*TASK INSTRUCTIONS*
Could you change each "burdeos" in the lines below to "granate", keep everything else the same, and omit the pictures?
==== DATA SHOWN ====
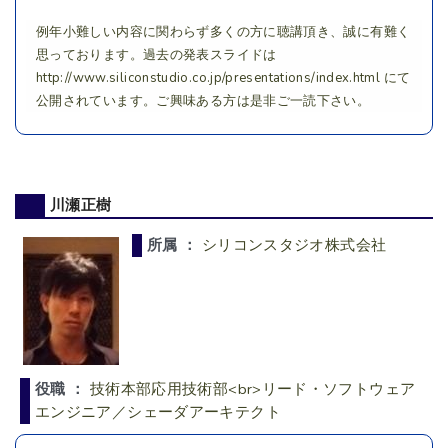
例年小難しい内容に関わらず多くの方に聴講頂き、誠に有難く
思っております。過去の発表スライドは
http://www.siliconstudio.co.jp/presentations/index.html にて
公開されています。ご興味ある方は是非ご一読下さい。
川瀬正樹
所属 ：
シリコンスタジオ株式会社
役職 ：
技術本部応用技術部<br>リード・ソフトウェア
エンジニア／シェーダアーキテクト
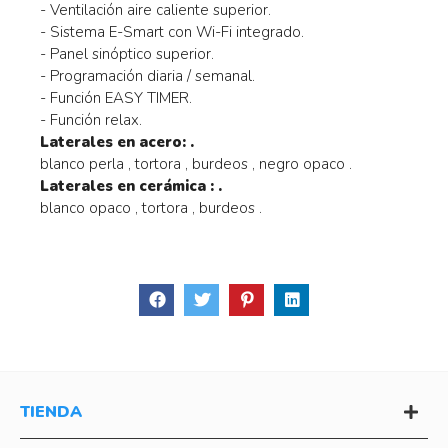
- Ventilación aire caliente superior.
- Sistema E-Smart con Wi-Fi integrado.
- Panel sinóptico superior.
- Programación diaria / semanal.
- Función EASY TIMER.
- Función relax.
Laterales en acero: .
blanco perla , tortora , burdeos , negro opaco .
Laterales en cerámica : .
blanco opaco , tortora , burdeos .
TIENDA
====
*EXERCISE ANSWER*
例年小難しい内容に関わらず多くの方に聴講頂き、誠に有難く
思っております。過去の発表スライドは
http://www.siliconstudio.co.jp/presentations/index.html にて
公開されています。ご興味ある方は是非ご一読下さい。
川瀬正樹
所属 ：
シリコンスタジオ株式会社
役職 ：
技術本部応用技術部<br>リード・ソフトウェア
エンジニア／シェーダアーキテクト
- Ventilación aire caliente superior.
- Sistema E-Smart con Wi-Fi integrado.
- Panel sinóptico superior.
- Programación diaria / semanal.
- Función EASY TIMER.
- Función relax.
Laterales en acero: .
blanco perla , tortora , granate , negro opaco .
Laterales en cerámica : .
blanco opaco , tortora , granate .
TIENDA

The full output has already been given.